Government policy: Renewable heat, carbon and all that …

Our quarterly rant: Government policy, renewable heat, carbon and all that…

Future generations won’t thank us for the current lack of technical understanding within our senior political ranks. It was, to say the least, a little disappointing that no party in the snap-election bothered to mention renewables policy. At the same time, the climate-change denying dinosaur Trump promotes the use of coal and oil in the face of accelerating increase of global temperature and atmospheric CO2.

Despite all of this, we can report that GSHP, renewables and water resource works are all busy. We believe there have been so many false starts, U-turns and instances of good old-fashioned government mess-ups over the last seven years with regard to the RHI and renewables policy that people and investors have decided that we may as well just get on with it! In a similar fashion, it is clear that the world will get on with implementing the Paris climate accord despite the USA’s brainless stance.

As regards the RHI; we have a degree of continuity. Despite some tabled amendments to RHI policy (delayed by the election and summer recess), Carbon Zero Consulting are confident the RHI will remain open to applications until March 31st 2021. Work is now in progress at the department of BEIS to develop strategies for the ‘post-RHI’ environment. This is likely to take the form of planning requirements for renewable energy provision – rather than payment of tariffs.

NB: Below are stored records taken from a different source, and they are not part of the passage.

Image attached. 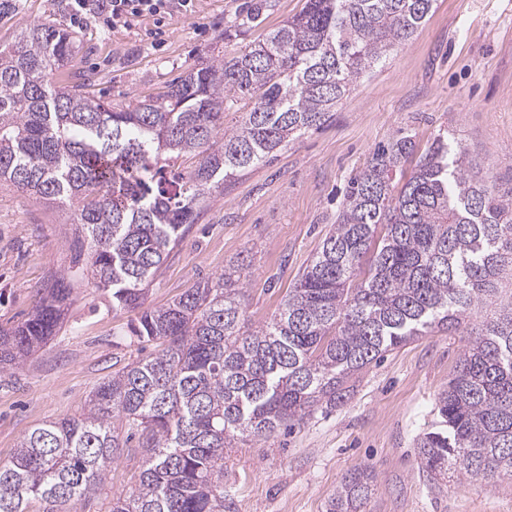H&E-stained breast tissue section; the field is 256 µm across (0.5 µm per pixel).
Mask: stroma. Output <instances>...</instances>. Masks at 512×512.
Instances as JSON below:
<instances>
[{"label": "stroma", "instance_id": "obj_1", "mask_svg": "<svg viewBox=\"0 0 512 512\" xmlns=\"http://www.w3.org/2000/svg\"><path fill=\"white\" fill-rule=\"evenodd\" d=\"M242 0H198L174 13L163 35L153 18L106 29L85 21L64 75L122 107L164 91L183 71L239 51L225 19ZM70 0H0V44L32 23L69 24ZM427 147L440 131L481 159L482 173L512 187V0H436L407 44L368 71L332 122L206 196L197 224L153 277L147 305H166L202 278L244 264L248 327L268 320L336 222L348 181L399 129ZM73 225L54 205L0 185V327L23 321L51 275L70 270ZM133 315L112 310L90 275L58 334L22 367L0 369V461L45 422L78 415L95 385L142 354L128 336ZM457 333L420 336L350 382L347 398L296 428L236 443L224 457V512H326L347 472L368 467L364 512H512V479L433 476L416 456L435 402L465 349ZM141 456L113 462L97 498L80 512H107L113 493L134 488Z\"/></svg>", "mask_w": 512, "mask_h": 512}]
</instances>
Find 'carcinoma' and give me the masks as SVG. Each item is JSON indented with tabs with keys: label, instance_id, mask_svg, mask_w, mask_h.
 <instances>
[{
	"label": "carcinoma",
	"instance_id": "obj_1",
	"mask_svg": "<svg viewBox=\"0 0 512 512\" xmlns=\"http://www.w3.org/2000/svg\"><path fill=\"white\" fill-rule=\"evenodd\" d=\"M434 0H305L238 52L199 64L157 96L115 108L57 77L79 40L57 23L0 46V181L67 210L80 226L72 265L139 310L129 335L155 346L99 382L83 412L49 421L0 461V512H76L138 437L137 487L110 512H224V450L336 406L361 370L418 336L469 340L439 394L436 427L416 443L433 475L512 479V306L494 307L512 273V188L478 176L481 160L438 135L412 175L401 129L350 180L336 224L278 311L252 331L241 267L204 279L163 307L146 287L197 223L205 195L323 128L360 78L405 45ZM274 0H246L224 23L245 40ZM241 104L224 123L229 104ZM188 172L166 177L185 156ZM73 280L56 276L22 323L0 329V365L17 368L60 329ZM374 490L358 467L326 512H362Z\"/></svg>",
	"mask_w": 512,
	"mask_h": 512
}]
</instances>
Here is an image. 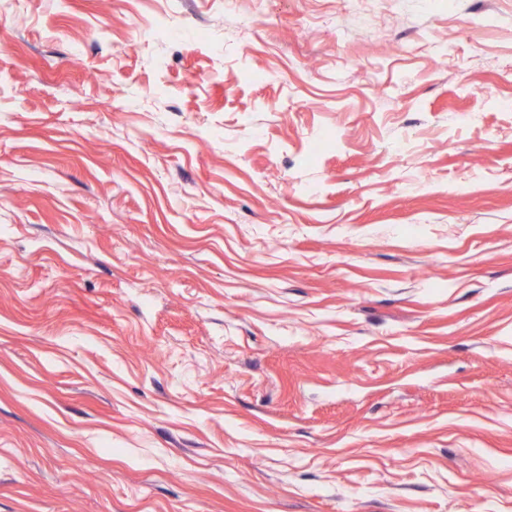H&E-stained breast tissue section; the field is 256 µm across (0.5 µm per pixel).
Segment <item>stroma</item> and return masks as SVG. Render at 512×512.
<instances>
[{"label": "stroma", "mask_w": 512, "mask_h": 512, "mask_svg": "<svg viewBox=\"0 0 512 512\" xmlns=\"http://www.w3.org/2000/svg\"><path fill=\"white\" fill-rule=\"evenodd\" d=\"M512 0L0 9V512H512Z\"/></svg>", "instance_id": "1"}]
</instances>
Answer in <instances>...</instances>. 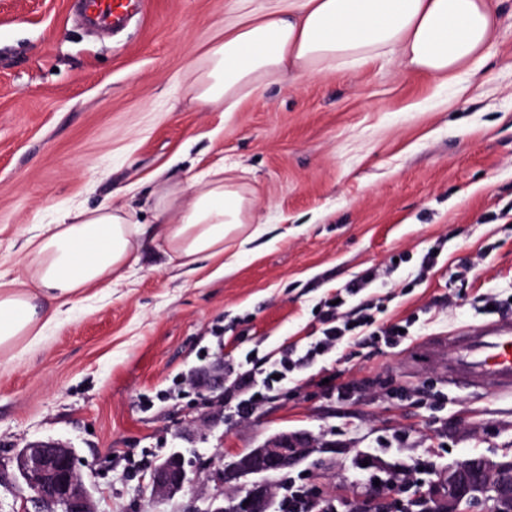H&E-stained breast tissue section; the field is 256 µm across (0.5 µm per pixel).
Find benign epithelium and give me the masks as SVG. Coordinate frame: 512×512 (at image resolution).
<instances>
[{
  "label": "benign epithelium",
  "mask_w": 512,
  "mask_h": 512,
  "mask_svg": "<svg viewBox=\"0 0 512 512\" xmlns=\"http://www.w3.org/2000/svg\"><path fill=\"white\" fill-rule=\"evenodd\" d=\"M201 387L212 394H224V359L218 358L200 370ZM310 447V437L303 432H283L274 436L261 448L250 453L248 470L253 475L271 477L291 467L300 456L294 448ZM73 449L55 440H38L27 445L16 458V468L22 479L23 501L31 505L27 512H94L91 493L84 477L72 465ZM496 474L500 480L492 486V495L503 501L512 500V462L490 463L470 458L463 462L446 484L434 483L432 497L439 500L471 497V490L485 474ZM189 479L183 458L172 454L155 465L149 476L152 492L159 495L183 491ZM269 485L254 481L238 493L236 502L244 503V512H268Z\"/></svg>",
  "instance_id": "obj_1"
}]
</instances>
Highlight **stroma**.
Masks as SVG:
<instances>
[{"mask_svg": "<svg viewBox=\"0 0 512 512\" xmlns=\"http://www.w3.org/2000/svg\"><path fill=\"white\" fill-rule=\"evenodd\" d=\"M474 77L443 87L377 59L263 85L239 112L193 100V71L234 0H147L112 34L76 25L69 0H0V271L75 204L133 206L145 247L125 279L93 288L32 345L0 359V512H23L13 459L74 448L96 512H206L215 472L275 434L315 452L270 478L357 512L376 477L418 471L419 495L473 457L512 460V394L448 385L426 339L512 304V0ZM221 162L253 191V223L227 239L235 268L171 262L152 194ZM437 265L421 271L428 249ZM348 308L406 327L294 373L249 418L202 392L199 368L280 358L320 336L326 299L367 272ZM354 384L349 397L329 386ZM442 455L428 471L421 449ZM180 452L192 484L153 498L149 472ZM370 468H363V461Z\"/></svg>", "mask_w": 512, "mask_h": 512, "instance_id": "stroma-1", "label": "stroma"}]
</instances>
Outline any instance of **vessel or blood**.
<instances>
[{"instance_id": "b4317fda", "label": "vessel or blood", "mask_w": 512, "mask_h": 512, "mask_svg": "<svg viewBox=\"0 0 512 512\" xmlns=\"http://www.w3.org/2000/svg\"><path fill=\"white\" fill-rule=\"evenodd\" d=\"M143 0H82L85 15L122 27ZM449 384L495 394L512 393V315L464 327L449 338L426 343Z\"/></svg>"}]
</instances>
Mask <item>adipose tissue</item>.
Instances as JSON below:
<instances>
[{
  "label": "adipose tissue",
  "instance_id": "ef3b65f1",
  "mask_svg": "<svg viewBox=\"0 0 512 512\" xmlns=\"http://www.w3.org/2000/svg\"><path fill=\"white\" fill-rule=\"evenodd\" d=\"M224 25L197 77L203 106L239 111L269 83H296L397 56L443 82L477 74L497 27L490 0H266ZM254 197L224 166L156 194L155 236L170 260L224 259V242L252 223ZM144 227L132 206L60 213L27 241L23 274L0 271V355L41 336L87 289L124 278L139 261Z\"/></svg>",
  "mask_w": 512,
  "mask_h": 512
}]
</instances>
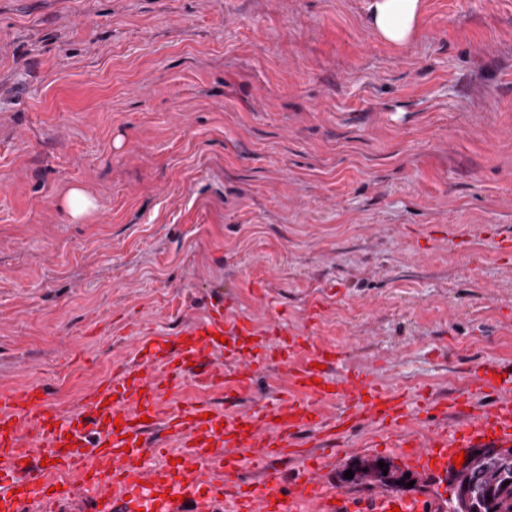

UK renewable energy has managed to get column inches this summer with the significant contribution of solar and wind power to the UK power mix – at times providing up to 50% of our energy on a sunny/windy day. Just a few years ago, the ‘carbon intensity’ of grid electricity was in excess of 500g of CO2 (this is the measure of how ‘dirty’ or how much CO2 is pumped into the atmosphere for every unit of power we all consume). This figure now averages less than 300g with some instances, of less than 100g.

This is real progress – based on investments made some years ago. We need to keep our focus on the importance of renewables in the face of huge cost increases of nuclear power. The latter is of huge importance to our future zero-carbon power mix, but we are ‘over a barrel’ due to shameful policy to allow the Chinese and French to name their nuclear power price and take control of our future energy security.

Despite the many problems and shortcomings of our government’s approach, the significant reduction of CO2 emissions means the use of heat pumps for heating and cooling has never been more attractive as they become an increasingly low-carbon technology.